[Supplied material]:
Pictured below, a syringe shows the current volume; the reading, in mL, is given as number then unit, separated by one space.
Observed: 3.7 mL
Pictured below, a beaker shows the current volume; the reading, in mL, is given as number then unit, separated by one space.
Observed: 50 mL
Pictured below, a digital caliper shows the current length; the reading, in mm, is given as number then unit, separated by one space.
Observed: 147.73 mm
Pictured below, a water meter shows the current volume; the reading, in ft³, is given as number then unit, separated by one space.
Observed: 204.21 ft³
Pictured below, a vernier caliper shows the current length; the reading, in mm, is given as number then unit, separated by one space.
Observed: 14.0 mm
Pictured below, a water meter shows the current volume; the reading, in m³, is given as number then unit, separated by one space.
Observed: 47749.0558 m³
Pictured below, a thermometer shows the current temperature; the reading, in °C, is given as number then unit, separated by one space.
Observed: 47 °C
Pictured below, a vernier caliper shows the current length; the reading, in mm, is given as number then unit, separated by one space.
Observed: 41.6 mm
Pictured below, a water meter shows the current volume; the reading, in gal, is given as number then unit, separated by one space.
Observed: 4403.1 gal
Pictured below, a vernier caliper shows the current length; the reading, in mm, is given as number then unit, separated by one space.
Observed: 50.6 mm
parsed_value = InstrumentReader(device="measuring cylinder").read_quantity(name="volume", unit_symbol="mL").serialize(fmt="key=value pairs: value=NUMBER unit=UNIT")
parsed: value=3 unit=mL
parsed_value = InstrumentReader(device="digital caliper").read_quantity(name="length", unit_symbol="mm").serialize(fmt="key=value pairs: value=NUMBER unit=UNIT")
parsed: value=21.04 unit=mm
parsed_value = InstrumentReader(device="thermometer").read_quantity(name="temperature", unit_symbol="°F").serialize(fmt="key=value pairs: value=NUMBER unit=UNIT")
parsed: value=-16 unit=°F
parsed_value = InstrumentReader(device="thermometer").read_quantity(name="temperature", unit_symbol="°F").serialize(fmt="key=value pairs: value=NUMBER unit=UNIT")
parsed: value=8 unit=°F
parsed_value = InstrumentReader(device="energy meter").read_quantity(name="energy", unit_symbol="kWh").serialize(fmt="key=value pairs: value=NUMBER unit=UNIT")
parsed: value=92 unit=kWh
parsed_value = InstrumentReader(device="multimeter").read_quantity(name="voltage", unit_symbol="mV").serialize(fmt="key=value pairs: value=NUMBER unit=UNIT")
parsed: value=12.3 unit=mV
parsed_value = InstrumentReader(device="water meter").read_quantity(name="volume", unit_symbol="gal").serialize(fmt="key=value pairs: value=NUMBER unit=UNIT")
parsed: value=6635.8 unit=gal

[Problem statement]:
Retype all of the rows above word for word, keeping every line, character, and space unchanged.

[Result for this task]:
Pictured below, a syringe shows the current volume; the reading, in mL, is given as number then unit, separated by one space.
Observed: 3.7 mL
Pictured below, a beaker shows the current volume; the reading, in mL, is given as number then unit, separated by one space.
Observed: 50 mL
Pictured below, a digital caliper shows the current length; the reading, in mm, is given as number then unit, separated by one space.
Observed: 147.73 mm
Pictured below, a water meter shows the current volume; the reading, in ft³, is given as number then unit, separated by one space.
Observed: 204.21 ft³
Pictured below, a vernier caliper shows the current length; the reading, in mm, is given as number then unit, separated by one space.
Observed: 14.0 mm
Pictured below, a water meter shows the current volume; the reading, in m³, is given as number then unit, separated by one space.
Observed: 47749.0558 m³
Pictured below, a thermometer shows the current temperature; the reading, in °C, is given as number then unit, separated by one space.
Observed: 47 °C
Pictured below, a vernier caliper shows the current length; the reading, in mm, is given as number then unit, separated by one space.
Observed: 41.6 mm
Pictured below, a water meter shows the current volume; the reading, in gal, is given as number then unit, separated by one space.
Observed: 4403.1 gal
Pictured below, a vernier caliper shows the current length; the reading, in mm, is given as number then unit, separated by one space.
Observed: 50.6 mm
parsed_value = InstrumentReader(device="measuring cylinder").read_quantity(name="volume", unit_symbol="mL").serialize(fmt="key=value pairs: value=NUMBER unit=UNIT")
parsed: value=3 unit=mL
parsed_value = InstrumentReader(device="digital caliper").read_quantity(name="length", unit_symbol="mm").serialize(fmt="key=value pairs: value=NUMBER unit=UNIT")
parsed: value=21.04 unit=mm
parsed_value = InstrumentReader(device="thermometer").read_quantity(name="temperature", unit_symbol="°F").serialize(fmt="key=value pairs: value=NUMBER unit=UNIT")
parsed: value=-16 unit=°F
parsed_value = InstrumentReader(device="thermometer").read_quantity(name="temperature", unit_symbol="°F").serialize(fmt="key=value pairs: value=NUMBER unit=UNIT")
parsed: value=8 unit=°F
parsed_value = InstrumentReader(device="energy meter").read_quantity(name="energy", unit_symbol="kWh").serialize(fmt="key=value pairs: value=NUMBER unit=UNIT")
parsed: value=92 unit=kWh
parsed_value = InstrumentReader(device="multimeter").read_quantity(name="voltage", unit_symbol="mV").serialize(fmt="key=value pairs: value=NUMBER unit=UNIT")
parsed: value=12.3 unit=mV
parsed_value = InstrumentReader(device="water meter").read_quantity(name="volume", unit_symbol="gal").serialize(fmt="key=value pairs: value=NUMBER unit=UNIT")
parsed: value=6635.8 unit=gal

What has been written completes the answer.